Researchers compared gunshot death data surrounding every known gun show in California and Texas between 1994 and 2004. California has some of the most stringent gun sale rules in the country. Texas is among the least restrictive.

"To the extent that 33 regulations such as those in place in California reduce any deleterious effects of gun shows, one might expect to detect a larger effect in a relatively unregulated state such as Texas. Our results, however, provide no evidence to suggest that gun shows lead to a substantial increase in the number of homicides or suicides in either California or Texas," said U-M professor Brian Jacob, head of the Ford School's Center for Local, State, and Urban Policy.
But why clutter the issue with facts? [hat tip NRA-ILA]

How Would She Defend Herself Without a Weapon?

Putnam Township homeowner says she shot at men who tried to break into her home, police report - Two against one. How do you defend yourself without some means of leveling the playing field?
The female homeowner had called 911 to report that two men entered her home through an unlocked door, and one struck her in the face, police said. The men fled into a swamp behind the home after she fired shots at them, police said.
OK, the unlocked door might be a problem. (Are all the doors and windows of your home always locked? No, not always?) But the firearm kept her safe. Too bad the bad guys got away.

And escaping into a swamp? I guess there are no gators in Michigan. (Are there?) That wouldn't be such a good idea in Florida.

Wednesday, October 01, 2008

You Don't Often See Self-defense and Domestic Violence in One Story

Woman Shoots, Kills Ex-Boyfriend, Claims Self-Defense - WLKY Louisville So here is an example of someone being shot and killed by someone they knew. The Brady Bunch would point to this statistic and say it it proof guns are evil. But the shooting appears to be justified.
"He showed up unwanted yesterday and that he allegedly assaulted her and that's what led to all this," [Kentucky State Trooper Steve] Pavey said.
It isn't the first time the dead has caused trouble. He was the father of a couple of the woman's children. She is now married to someone else. I guess he doesn't understand when "It's over!"

Police will let the grand jury make the determination, but it looks like self-defense.
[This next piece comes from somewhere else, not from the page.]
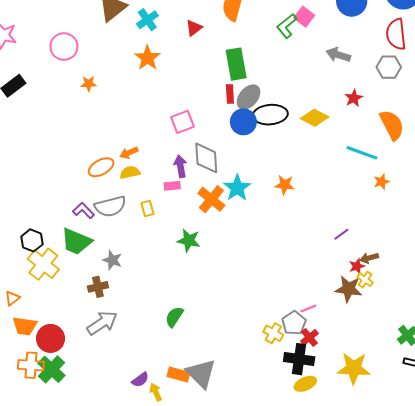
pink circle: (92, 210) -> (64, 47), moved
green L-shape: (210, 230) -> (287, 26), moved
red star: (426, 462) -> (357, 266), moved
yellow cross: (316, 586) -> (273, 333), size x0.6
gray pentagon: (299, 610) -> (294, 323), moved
Factchecking the Factcheckers

Hawaii Reporter: Factcheck And Brady Campaign Share Same Sugar Daddy, the Annenberg Foundation It seems isn't completely free from bias. Since they get their funding from a biased source, this isn't too surprising.

Factcheck had an issue with some NRA statments about the Obamamessiah. The "research" done by amounted to parroting campaign literature and using the Brady Bunch as a source. (No bias there!) The trouble is, their facts are wrong, and the NRA is right.
There's another possible explanation behind FactCheck's positions. Just last year, FactCheck's primary funding source, the Annenberg Foundation, also gave $50,000 to the Brady Center to Prevent Gun Violence for "efforts to reduce gun violence by educating the public and by enacting and enforcing regulations governing the gun industry." Annenberg made a similar grant for $100,000 in 2005. (source)

Regardless of the cause, it's clear that while FactCheck swoons over a politician's rhetoric, NRA prefers to look at the more mundane details - like how that politician voted on a bill and what kind of impact that legislation had or may have had on law-abiding gun owners.
Who are you going to believe?

The Hawaii Reporter has the details on what the NRA got right, and what the Brady Bunch/ got wrong - or just plain lied about. Go take a look.

Who guards the guards? A free press sure helps.